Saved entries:
- - - - - - -
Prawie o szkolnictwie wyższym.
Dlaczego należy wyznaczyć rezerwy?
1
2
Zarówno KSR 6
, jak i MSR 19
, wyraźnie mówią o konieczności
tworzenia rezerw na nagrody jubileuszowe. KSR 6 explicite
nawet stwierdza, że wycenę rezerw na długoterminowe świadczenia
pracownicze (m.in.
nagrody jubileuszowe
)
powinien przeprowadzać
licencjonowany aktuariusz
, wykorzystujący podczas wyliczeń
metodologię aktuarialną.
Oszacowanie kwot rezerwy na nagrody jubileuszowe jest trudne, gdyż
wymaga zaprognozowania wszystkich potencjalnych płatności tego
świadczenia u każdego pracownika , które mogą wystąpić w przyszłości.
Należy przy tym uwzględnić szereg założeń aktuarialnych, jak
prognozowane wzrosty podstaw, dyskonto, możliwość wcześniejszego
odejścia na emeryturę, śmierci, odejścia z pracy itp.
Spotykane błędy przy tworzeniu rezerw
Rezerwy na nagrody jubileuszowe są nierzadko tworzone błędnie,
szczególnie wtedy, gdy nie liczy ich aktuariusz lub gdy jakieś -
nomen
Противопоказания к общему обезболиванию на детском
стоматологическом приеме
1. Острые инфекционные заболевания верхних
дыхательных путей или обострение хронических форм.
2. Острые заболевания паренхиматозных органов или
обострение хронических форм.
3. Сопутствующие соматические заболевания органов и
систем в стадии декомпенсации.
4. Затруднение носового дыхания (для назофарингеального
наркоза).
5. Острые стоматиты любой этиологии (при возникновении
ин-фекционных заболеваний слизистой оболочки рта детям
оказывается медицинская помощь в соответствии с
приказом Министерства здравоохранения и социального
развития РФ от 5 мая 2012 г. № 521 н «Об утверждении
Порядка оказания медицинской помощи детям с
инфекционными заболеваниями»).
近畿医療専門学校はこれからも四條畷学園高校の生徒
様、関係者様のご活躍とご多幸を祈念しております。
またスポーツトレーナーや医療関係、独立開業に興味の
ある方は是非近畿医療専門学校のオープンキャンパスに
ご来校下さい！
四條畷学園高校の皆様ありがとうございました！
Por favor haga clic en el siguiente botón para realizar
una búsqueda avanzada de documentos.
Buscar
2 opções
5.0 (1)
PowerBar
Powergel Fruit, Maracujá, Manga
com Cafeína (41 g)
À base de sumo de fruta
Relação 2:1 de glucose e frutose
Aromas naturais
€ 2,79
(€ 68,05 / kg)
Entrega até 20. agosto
- - - - - - -
[Exercise] Copy the records above exactly, please, but only from the first line through the line containing "wymaga zaprognozowania wszystkich".

[Answer section]
Prawie o szkolnictwie wyższym.
Dlaczego należy wyznaczyć rezerwy?
1
2
Zarówno KSR 6
, jak i MSR 19
, wyraźnie mówią o konieczności
tworzenia rezerw na nagrody jubileuszowe. KSR 6 explicite
nawet stwierdza, że wycenę rezerw na długoterminowe świadczenia
pracownicze (m.in.
nagrody jubileuszowe
)
powinien przeprowadzać
licencjonowany aktuariusz
, wykorzystujący podczas wyliczeń
metodologię aktuarialną.
Oszacowanie kwot rezerwy na nagrody jubileuszowe jest trudne, gdyż
wymaga zaprognozowania wszystkich potencjalnych płatności tego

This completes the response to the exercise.